→ AIM:
Reproduce every one of the records below line for line, without changing a single character.
#### ENTRIES SHOWN
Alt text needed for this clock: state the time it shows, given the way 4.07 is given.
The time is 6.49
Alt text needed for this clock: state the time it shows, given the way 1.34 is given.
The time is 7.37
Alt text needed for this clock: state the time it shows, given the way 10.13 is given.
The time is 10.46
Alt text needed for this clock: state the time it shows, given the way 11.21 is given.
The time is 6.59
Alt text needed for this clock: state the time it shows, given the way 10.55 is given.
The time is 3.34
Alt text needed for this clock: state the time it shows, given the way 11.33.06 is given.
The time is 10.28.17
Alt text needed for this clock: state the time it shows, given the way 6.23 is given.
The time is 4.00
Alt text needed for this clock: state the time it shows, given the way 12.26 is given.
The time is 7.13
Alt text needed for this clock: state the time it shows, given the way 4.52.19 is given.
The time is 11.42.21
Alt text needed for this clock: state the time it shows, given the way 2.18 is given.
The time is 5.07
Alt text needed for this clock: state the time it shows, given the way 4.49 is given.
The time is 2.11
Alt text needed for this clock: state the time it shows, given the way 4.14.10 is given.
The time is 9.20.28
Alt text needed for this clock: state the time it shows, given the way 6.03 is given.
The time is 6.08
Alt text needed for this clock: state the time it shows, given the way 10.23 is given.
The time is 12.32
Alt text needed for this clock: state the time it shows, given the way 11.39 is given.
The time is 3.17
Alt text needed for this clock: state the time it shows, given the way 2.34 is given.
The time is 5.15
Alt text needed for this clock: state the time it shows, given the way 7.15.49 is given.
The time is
########
→ EXERCISE OUTPUT:
Alt text needed for this clock: state the time it shows, given the way 4.07 is given.
The time is 6.49
Alt text needed for this clock: state the time it shows, given the way 1.34 is given.
The time is 7.37
Alt text needed for this clock: state the time it shows, given the way 10.13 is given.
The time is 10.46
Alt text needed for this clock: state the time it shows, given the way 11.21 is given.
The time is 6.59
Alt text needed for this clock: state the time it shows, given the way 10.55 is given.
The time is 3.34
Alt text needed for this clock: state the time it shows, given the way 11.33.06 is given.
The time is 10.28.17
Alt text needed for this clock: state the time it shows, given the way 6.23 is given.
The time is 4.00
Alt text needed for this clock: state the time it shows, given the way 12.26 is given.
The time is 7.13
Alt text needed for this clock: state the time it shows, given the way 4.52.19 is given.
The time is 11.42.21
Alt text needed for this clock: state the time it shows, given the way 2.18 is given.
The time is 5.07
Alt text needed for this clock: state the time it shows, given the way 4.49 is given.
The time is 2.11
Alt text needed for this clock: state the time it shows, given the way 4.14.10 is given.
The time is 9.20.28
Alt text needed for this clock: state the time it shows, given the way 6.03 is given.
The time is 6.08
Alt text needed for this clock: state the time it shows, given the way 10.23 is given.
The time is 12.32
Alt text needed for this clock: state the time it shows, given the way 11.39 is given.
The time is 3.17
Alt text needed for this clock: state the time it shows, given the way 2.34 is given.
The time is 5.15
Alt text needed for this clock: state the time it shows, given the way 7.15.49 is given.
The time is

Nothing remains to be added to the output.